Cutting BART service enough to shore up its projected nine-figure annual deficits in the coming years would result in a “death spiral” for the transit agency, officials said.

BART planning officials prepared a five-year financial outlook at the behest of the Metropolitan Transportation Commission, the regional transit coordination agency, to estimate how three levels of post-pandemic ridership recovery would affect service.

A full return to the transit system’s pre-pandemic ridership levels would enable BART to balance its budget each year, but such an outcome is “not feasible” without a new source of annual revenue.

Meanwhile, BART recapturing 85 percent of its pre-pandemic revenue by the 2028 fiscal year would result in annual deficits of $125 million.

Without new revenue sources, BART could be forced to eliminate service on the Richmond-Millbrae and San Jose-Daly City lines, close nine stations, reduce service to weekdays only and limit trains to once every hour.

Those deficits would climb to $233 million per year if fare revenue remains stagnant through mid-2029, when the 2028 fiscal year ends, according to BART officials.

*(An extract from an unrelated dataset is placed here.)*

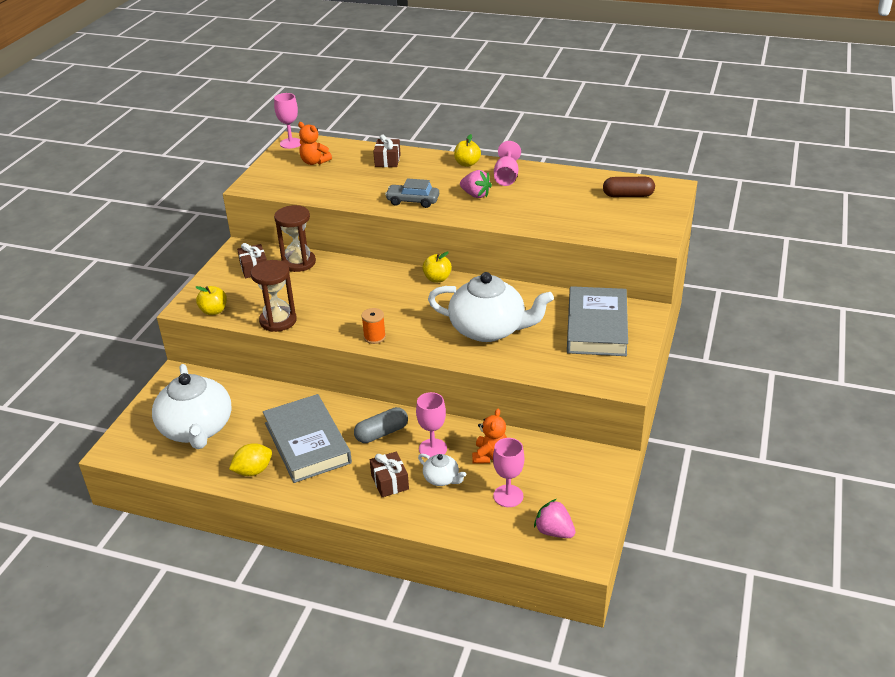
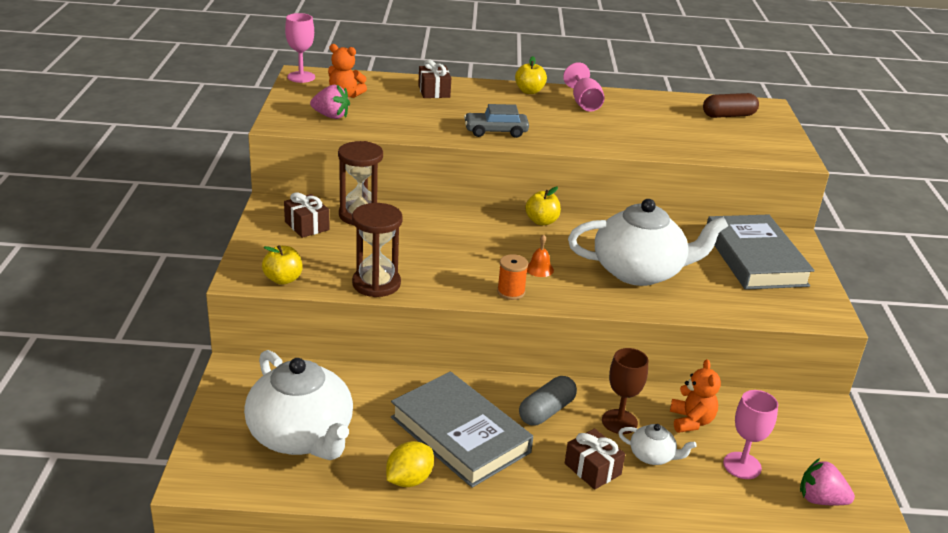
camera: 20 degrees left, 5 degrees down
(409, 320) = (539, 269): none -> orange bell
(433, 449) = (619, 422): pink goblet -> brown goblet
(475, 195) = (563, 122): pink strawberry -> pink strawberry (331, 116)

But the agency’s budget officials argued that BART cannot realistically make cuts to its operating costs to fully close those deficits because rail transit has high fixed costs — in BART’s case, roughly 30 percent of its overall operating costs are fixed.

According to BART financial planning director Michael Eiseman, the cuts necessary to at least meet the annual deficits with stagnant fare revenue would eliminate service on the Richmond-Millbrae and San Jose-Daly City lines, close nine stations, reduce service to weekdays only and limit trains to arriving once every hour.

“Cutting to balance in two of the three scenarios results in minimal service that would not meet the region’s needs or even provide enough capacity to meet demand,” Eiseman said to the BART Board of Directors at its Dec. 1 meeting.

“Ultimately, BART’s future depends on working to develop a funding model that includes more public investment so that we are less reliant on passenger fares.”

Michael Eiseman, BART financial planning director

“Critically, this poor service would lead to further loss of ridership fare revenue and further deterioration of our fiscal position,” he said.

BART officials were quick to stress that the agency is not considering cutting service or eliminating train routes at this time.

Transit officials across the region have already floated ideas to save transit agencies that have suffered heavily from reduced ridership during the COVID-19 pandemic, as fewer riders are traveling into and out of downtown San Francisco for work five days per week.

Those proposals have included a ballot measure for a regional tax as well as identifying consistent state or federal funding. For BART, a new revenue source will likely be needed by mid-2025, when the agency is set to exhaust its federal relief funding.

“Ultimately, BART’s future depends on working to develop a funding model that includes more public investment so that we are less reliant on passenger fares,” Eiseman said.